Pubblicato su Oggi n.36 del 13 settembre 2018.
Qualcuno ha osservato che la storia della presunta violenza di Asia Argento sull’attore Jimmy Bennett (diciassettenne all’epoca dei fatti, nel 2003) ha dell’incredibile, e che è difficile immaginare una violenza consumata da una donna su un uomo; inoltre, si è detto che – ove la denuncia di Bennett corrispondesse a verità – l’attendibilità della Argento come testimone nello scandalo Weinstein sarebbe fortemente compromessa.
Iniziamo dalla prima osservazione: credo che non possa esserci una sorta di automatismo, per cui l’eventuale coinvolgimento della Argento azzererebbe la credibilità delle sue accuse nei confronti del produttore Harvey Weinstein; l’attendibilità di un testimone non è inficiata dai reati eventualmente commessi.
Per quanto riguarda la seconda osservazione, c’è un punto essenziale che mi sembra sfugga ai più: fermo restando che ancora non sono stati accertati i fatti, in astratto, come nel caso delle molestie subite da tante attrici (e tanti attori) da parte di produttori senza scrupoli, venute a galla grazie al movimento #metoo, anche la violenza di una donna su un ragazzino ha poco a che vedere con la possanza fisica e molto con il rapporto di soggezione psicologica che si instaura tra chi riveste una posizione di potere e chi quel potere lo subisce perché subalterno. È insomma possibile che un uomo – tanto più se giovanissimo – si ritrovi soggiogato da quel potere, e che la sua volontà ne risulti viziata, proprio come può succedere a una donna.
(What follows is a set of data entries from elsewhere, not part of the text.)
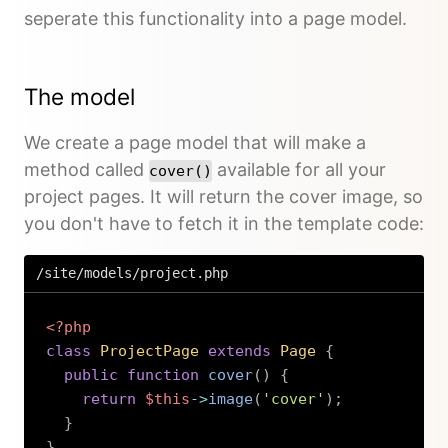
seperate this functionality into a page model.
The model
We create a page model that will make a
method called
available for all your
cover()
project pages. It will return the cover image, so
you don't have to fetch it in the template code:
/site/models/project.php
<?php
class
ProjectPage
extends
Page
{
public
function
cover
(
)
{
return
$this
->
image
(
'cover'
)
;
}
}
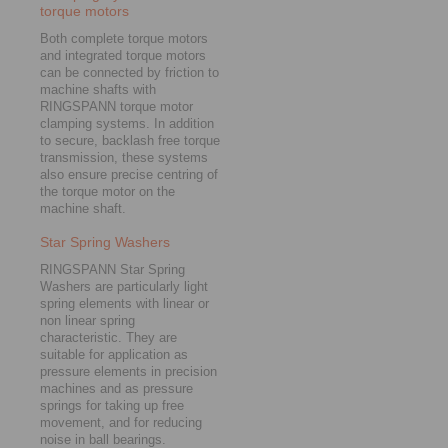
torque motors
Both complete torque motors
and integrated torque motors
can be connected by friction to
machine shafts with
RINGSPANN torque motor
clamping systems. In addition
to secure, backlash free torque
transmission, these systems
also ensure precise centring of
the torque motor on the
machine shaft.
Star Spring Washers
RINGSPANN Star Spring
Washers are particularly light
spring elements with linear or
non linear spring
characteristic. They are
suitable for application as
pressure elements in precision
machines and as pressure
springs for taking up free
movement, and for reducing
noise in ball bearings.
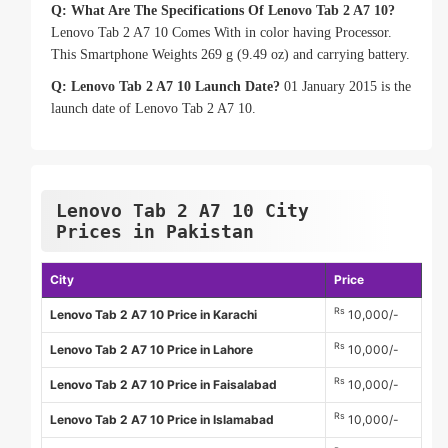
Q: What Are The Specifications Of Lenovo Tab 2 A7 10?
Lenovo Tab 2 A7 10 Comes With in color having Processor.
This Smartphone Weights 269 g (9.49 oz) and carrying battery.
Q: Lenovo Tab 2 A7 10 Launch Date?
01 January 2015 is the
launch date of Lenovo Tab 2 A7 10.
Lenovo Tab 2 A7 10 City
Prices in Pakistan
City
Price
Rs
Lenovo Tab 2 A7 10 Price in Karachi
10,000/-
Rs
Lenovo Tab 2 A7 10 Price in Lahore
10,000/-
Rs
Lenovo Tab 2 A7 10 Price in Faisalabad
10,000/-
Rs
Lenovo Tab 2 A7 10 Price in Islamabad
10,000/-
La notizia di questa presunta violenza sessuale ha destato particolare scalpore perché Asia Argento ha avuto un ruolo di primissimo piano all’interno del movimento #metoo, scoperchiando il vaso di Pandora di un fenomeno che in altre occasioni ho definito “molestia ambientale”: alcuni potenti del mondo dello spettacolo (a Hollywood ma anche in Italia) si sentivano in diritto di ottenere una prestazione sessuale, senza nemmeno bisogno di verificare il consenso delle attrici o degli attori che passavano dai loro uffici. Un po’ come accadeva prima di Mani pulite, quando la mazzetta era una prassi consolidata, qualcosa che il politico riteneva un diritto (e che peraltro spesso riceveva senza nemmeno scomodarsi a chiedere).
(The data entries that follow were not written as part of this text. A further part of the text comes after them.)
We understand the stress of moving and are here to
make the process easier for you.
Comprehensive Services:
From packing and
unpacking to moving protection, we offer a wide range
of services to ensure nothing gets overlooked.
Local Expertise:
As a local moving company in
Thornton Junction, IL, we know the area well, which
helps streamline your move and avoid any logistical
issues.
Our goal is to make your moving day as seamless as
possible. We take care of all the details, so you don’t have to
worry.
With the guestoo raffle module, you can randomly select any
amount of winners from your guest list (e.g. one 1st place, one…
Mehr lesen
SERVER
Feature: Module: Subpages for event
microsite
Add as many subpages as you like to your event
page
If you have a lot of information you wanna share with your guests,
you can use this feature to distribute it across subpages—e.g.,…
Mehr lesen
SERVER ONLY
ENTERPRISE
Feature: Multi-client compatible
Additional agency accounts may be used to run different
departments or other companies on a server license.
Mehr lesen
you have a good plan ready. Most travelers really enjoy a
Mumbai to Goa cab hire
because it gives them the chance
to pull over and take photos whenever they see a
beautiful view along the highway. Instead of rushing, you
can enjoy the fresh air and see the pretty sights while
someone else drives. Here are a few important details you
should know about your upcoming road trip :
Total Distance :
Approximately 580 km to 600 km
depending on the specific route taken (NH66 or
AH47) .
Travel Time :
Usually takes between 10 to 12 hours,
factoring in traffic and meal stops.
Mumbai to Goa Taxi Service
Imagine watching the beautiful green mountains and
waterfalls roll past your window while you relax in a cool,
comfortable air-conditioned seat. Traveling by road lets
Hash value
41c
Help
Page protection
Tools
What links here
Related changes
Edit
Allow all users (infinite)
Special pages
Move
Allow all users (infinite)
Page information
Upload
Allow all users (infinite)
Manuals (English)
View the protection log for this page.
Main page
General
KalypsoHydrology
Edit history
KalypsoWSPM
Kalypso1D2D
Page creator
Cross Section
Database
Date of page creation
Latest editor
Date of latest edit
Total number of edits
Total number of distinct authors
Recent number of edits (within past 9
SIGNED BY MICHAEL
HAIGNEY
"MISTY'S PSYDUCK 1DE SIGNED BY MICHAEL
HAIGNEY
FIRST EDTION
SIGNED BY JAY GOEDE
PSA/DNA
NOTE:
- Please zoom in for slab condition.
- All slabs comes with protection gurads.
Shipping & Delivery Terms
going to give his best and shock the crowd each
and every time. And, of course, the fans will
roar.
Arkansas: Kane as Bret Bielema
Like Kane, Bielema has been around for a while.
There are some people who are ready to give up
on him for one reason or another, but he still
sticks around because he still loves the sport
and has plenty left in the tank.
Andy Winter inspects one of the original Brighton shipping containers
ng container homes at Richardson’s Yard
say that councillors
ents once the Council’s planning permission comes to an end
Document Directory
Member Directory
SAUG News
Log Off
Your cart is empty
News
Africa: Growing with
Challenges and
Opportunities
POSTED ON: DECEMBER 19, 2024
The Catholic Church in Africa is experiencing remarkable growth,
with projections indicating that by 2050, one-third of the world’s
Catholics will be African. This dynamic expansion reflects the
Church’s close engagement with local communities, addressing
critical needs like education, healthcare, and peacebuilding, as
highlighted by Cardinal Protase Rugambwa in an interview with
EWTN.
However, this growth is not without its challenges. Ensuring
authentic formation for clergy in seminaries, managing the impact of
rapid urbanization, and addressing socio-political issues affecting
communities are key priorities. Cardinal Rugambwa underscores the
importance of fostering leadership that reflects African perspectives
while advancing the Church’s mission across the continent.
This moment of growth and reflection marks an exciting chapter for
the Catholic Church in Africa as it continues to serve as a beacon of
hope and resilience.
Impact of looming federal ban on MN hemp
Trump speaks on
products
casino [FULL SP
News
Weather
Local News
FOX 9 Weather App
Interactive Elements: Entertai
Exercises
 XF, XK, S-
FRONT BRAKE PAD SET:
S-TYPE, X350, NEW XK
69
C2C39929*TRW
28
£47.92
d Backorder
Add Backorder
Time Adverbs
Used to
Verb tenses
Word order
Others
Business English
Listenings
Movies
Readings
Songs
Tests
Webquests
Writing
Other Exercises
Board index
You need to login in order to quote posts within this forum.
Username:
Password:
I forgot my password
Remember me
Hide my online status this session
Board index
Nell’ottobre dello scorso anno, la Argento ha parlato delle molestie che avrebbe subìto da Weinstein, incoraggiando molti altri a venire allo scoperto e provocando così uno scandalo che ha travolto molti nomi illustri. Adesso però i ruoli si sono rovesciati, anche se l’attrice italiana ha respinto ogni accusa. Ha infatti dichiarato di non aver avuto alcuna relazione sessuale con Jimmy Bennett, al quale sarebbe stata legata da una semplice amicizia, terminata quando il giovane – dopo la vicenda Weinstein – le ha chiesto inopinatamente tre milioni e mezzo di dollari per far fronte a un momento di difficoltà, adducendo come giustificazione il trauma riportato in seguito alla violenza subìta, che gli avrebbe stroncato la carriera: mossa a compassione, insieme al suo compagno Anthony Bourdain la Argento aveva infine deciso di aiutarlo versandogli del denaro (380.000 dollari), ma a condizione di non subire più intrusioni e richieste. Questi i fatti ricostruiti dal “New York Times”, a cui si aggiunge la pubblicazione – da parte di un sito scandalistico americano – di alcuni messaggi della Argento che parlerebbero di rapporti sessuali con il giovane.
Nell’attesa che vengano svolti gli opportuni accertamenti – e speriamo che accada il prima possibile – io rimango garantista. Rimane il fatto che chi sfrutta il proprio potere per fini sessuali – uomo o donna che sia – commette un abuso gravissimo. Sempre e comunque, ma soprattutto se ha a che fare con un minore.